Source data »
------------------------------------------------------------

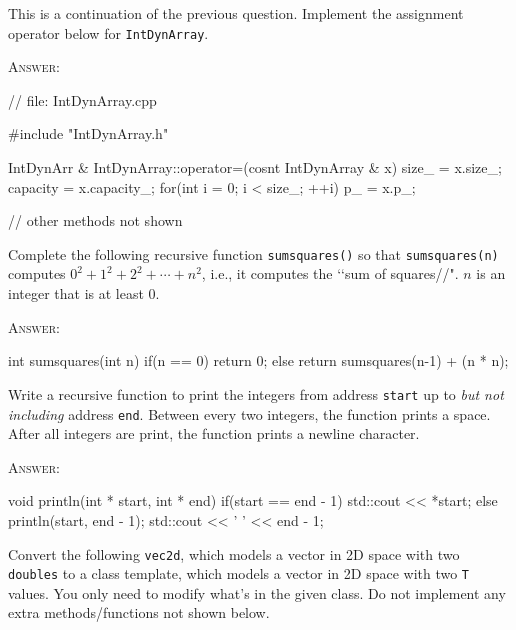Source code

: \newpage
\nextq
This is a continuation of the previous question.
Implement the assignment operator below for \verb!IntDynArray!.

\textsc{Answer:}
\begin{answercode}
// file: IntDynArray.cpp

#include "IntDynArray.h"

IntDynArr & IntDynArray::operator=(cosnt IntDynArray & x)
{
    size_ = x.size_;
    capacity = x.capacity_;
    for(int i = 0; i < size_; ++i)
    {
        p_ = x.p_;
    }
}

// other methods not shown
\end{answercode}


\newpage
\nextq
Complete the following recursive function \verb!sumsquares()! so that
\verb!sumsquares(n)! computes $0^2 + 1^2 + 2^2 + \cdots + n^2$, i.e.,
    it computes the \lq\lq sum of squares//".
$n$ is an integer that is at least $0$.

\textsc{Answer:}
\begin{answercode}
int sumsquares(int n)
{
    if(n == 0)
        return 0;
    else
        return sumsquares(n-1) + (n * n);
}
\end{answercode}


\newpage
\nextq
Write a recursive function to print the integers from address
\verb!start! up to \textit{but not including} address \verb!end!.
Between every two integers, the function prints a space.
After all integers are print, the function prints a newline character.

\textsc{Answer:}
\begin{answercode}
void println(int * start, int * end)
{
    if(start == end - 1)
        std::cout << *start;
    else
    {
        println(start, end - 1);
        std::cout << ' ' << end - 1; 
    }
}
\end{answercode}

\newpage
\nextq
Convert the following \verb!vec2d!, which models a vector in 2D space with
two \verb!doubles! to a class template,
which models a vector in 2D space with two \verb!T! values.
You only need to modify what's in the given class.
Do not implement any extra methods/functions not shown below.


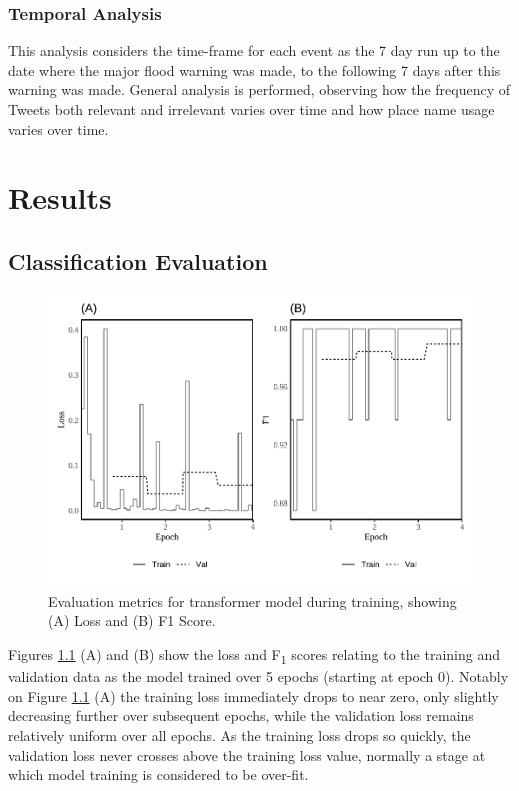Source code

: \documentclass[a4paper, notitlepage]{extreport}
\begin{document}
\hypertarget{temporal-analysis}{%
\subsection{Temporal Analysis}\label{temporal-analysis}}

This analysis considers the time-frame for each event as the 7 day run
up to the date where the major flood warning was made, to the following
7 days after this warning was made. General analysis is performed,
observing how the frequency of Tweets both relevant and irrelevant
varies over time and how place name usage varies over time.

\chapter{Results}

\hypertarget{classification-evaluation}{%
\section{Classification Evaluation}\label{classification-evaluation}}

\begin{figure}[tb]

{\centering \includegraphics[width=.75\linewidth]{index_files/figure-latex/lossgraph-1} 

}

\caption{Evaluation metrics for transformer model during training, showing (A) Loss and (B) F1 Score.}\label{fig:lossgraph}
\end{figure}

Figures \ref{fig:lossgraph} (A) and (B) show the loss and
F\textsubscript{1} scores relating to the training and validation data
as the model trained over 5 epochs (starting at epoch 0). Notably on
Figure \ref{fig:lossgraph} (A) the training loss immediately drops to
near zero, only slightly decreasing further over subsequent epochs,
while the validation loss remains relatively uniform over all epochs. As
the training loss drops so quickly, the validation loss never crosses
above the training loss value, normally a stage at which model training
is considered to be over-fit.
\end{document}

------------------------------------------------------------

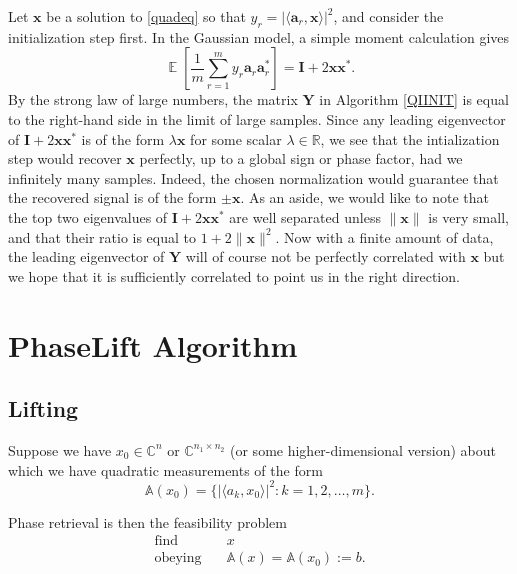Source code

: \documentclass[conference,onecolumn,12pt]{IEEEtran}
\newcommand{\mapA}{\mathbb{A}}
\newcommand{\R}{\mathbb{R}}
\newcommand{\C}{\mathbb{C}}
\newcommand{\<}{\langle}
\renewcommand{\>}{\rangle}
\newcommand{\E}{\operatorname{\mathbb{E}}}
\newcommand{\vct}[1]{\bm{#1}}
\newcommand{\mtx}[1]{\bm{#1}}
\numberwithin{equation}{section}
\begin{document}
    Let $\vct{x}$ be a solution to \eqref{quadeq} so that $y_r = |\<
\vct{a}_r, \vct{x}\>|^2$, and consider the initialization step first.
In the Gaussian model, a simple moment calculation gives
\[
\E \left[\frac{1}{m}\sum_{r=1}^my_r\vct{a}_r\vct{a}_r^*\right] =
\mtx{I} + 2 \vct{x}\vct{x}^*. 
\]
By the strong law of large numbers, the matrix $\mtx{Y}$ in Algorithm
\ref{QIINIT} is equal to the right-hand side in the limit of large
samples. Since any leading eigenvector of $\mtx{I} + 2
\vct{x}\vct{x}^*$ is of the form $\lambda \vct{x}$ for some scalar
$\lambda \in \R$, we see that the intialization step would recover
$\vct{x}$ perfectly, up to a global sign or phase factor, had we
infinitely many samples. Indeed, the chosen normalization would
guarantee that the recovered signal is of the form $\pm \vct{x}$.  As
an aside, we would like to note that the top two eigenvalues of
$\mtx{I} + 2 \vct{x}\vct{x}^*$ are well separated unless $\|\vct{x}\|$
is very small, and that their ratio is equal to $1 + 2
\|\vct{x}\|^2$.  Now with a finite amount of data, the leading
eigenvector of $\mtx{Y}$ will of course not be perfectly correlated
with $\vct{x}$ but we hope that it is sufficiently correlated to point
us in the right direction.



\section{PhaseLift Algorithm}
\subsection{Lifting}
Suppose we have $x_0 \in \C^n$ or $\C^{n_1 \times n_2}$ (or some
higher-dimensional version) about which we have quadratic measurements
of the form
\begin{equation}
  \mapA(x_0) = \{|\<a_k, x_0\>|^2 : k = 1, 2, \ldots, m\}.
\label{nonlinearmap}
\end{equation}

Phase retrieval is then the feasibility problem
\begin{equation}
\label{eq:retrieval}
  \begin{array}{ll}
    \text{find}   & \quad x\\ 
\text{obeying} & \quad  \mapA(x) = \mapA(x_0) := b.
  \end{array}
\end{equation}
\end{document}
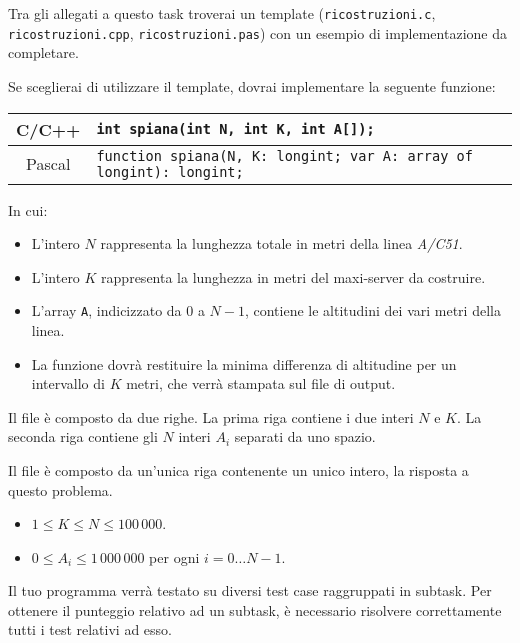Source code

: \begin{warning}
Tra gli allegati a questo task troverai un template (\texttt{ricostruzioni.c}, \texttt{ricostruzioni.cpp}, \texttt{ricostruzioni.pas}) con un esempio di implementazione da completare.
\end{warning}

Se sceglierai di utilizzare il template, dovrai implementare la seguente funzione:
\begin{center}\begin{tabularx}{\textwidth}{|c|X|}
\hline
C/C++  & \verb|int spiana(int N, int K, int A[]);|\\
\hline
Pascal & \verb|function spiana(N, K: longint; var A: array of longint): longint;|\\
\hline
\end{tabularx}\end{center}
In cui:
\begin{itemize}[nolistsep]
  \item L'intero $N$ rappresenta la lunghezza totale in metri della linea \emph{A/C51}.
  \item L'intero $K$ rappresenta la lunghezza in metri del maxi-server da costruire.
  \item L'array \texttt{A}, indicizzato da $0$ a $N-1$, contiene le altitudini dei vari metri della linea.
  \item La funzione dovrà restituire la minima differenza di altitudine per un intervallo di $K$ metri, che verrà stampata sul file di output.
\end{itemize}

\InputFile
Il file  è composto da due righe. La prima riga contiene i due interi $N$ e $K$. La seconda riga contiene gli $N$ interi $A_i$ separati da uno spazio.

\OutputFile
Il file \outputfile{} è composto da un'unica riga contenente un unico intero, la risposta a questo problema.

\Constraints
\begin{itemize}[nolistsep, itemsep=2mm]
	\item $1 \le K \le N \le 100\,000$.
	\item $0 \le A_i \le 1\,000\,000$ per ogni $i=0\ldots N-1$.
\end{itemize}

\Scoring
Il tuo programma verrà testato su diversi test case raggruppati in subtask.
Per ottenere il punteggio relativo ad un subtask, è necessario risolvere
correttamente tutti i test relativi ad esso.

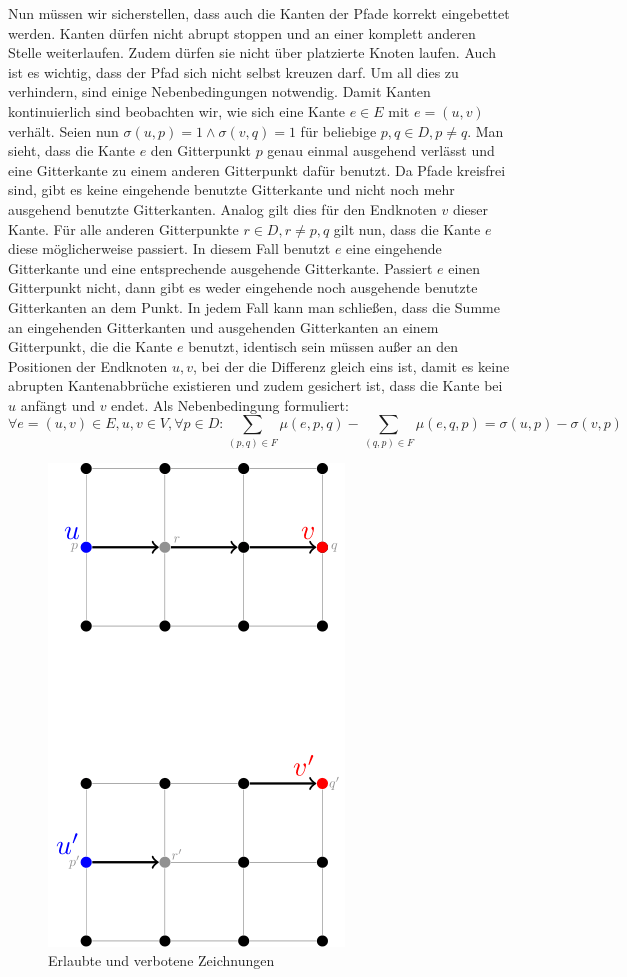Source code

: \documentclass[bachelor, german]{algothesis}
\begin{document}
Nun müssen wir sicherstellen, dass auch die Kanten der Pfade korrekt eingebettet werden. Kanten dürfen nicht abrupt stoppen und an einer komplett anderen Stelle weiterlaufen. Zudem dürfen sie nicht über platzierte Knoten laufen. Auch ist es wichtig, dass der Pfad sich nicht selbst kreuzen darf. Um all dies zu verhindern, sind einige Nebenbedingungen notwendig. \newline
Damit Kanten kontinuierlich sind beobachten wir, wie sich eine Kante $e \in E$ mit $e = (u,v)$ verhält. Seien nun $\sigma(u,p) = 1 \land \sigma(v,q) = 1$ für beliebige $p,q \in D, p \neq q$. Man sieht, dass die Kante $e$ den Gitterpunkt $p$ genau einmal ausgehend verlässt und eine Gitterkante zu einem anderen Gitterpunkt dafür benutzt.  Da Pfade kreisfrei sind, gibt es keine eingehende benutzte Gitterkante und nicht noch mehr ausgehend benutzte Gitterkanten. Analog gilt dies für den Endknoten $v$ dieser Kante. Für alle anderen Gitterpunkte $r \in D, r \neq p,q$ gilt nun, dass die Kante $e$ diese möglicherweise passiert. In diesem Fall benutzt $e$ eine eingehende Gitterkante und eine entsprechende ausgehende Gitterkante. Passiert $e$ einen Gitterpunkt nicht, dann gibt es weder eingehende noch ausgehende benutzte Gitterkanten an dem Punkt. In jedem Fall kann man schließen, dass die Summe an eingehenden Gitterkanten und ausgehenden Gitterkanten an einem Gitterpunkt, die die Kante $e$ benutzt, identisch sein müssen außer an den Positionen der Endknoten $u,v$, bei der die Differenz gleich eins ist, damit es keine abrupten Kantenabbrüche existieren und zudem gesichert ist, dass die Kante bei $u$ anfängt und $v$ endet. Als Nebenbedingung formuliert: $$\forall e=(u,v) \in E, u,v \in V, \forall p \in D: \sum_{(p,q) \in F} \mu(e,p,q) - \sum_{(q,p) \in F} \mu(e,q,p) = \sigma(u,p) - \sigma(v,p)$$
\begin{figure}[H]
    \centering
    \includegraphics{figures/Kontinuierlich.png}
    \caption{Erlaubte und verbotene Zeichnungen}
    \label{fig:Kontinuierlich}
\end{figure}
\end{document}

------------------------------------------------------------

Every line that contains the string "contiene" should be copied from the entries.

Result of the exercise »
  \item L'array \texttt{A}, indicizzato da $0$ a $N-1$, contiene le altitudini dei vari metri della linea.
Il file  è composto da due righe. La prima riga contiene i due interi $N$ e $K$. La seconda riga contiene gli $N$ interi $A_i$ separati da uno spazio.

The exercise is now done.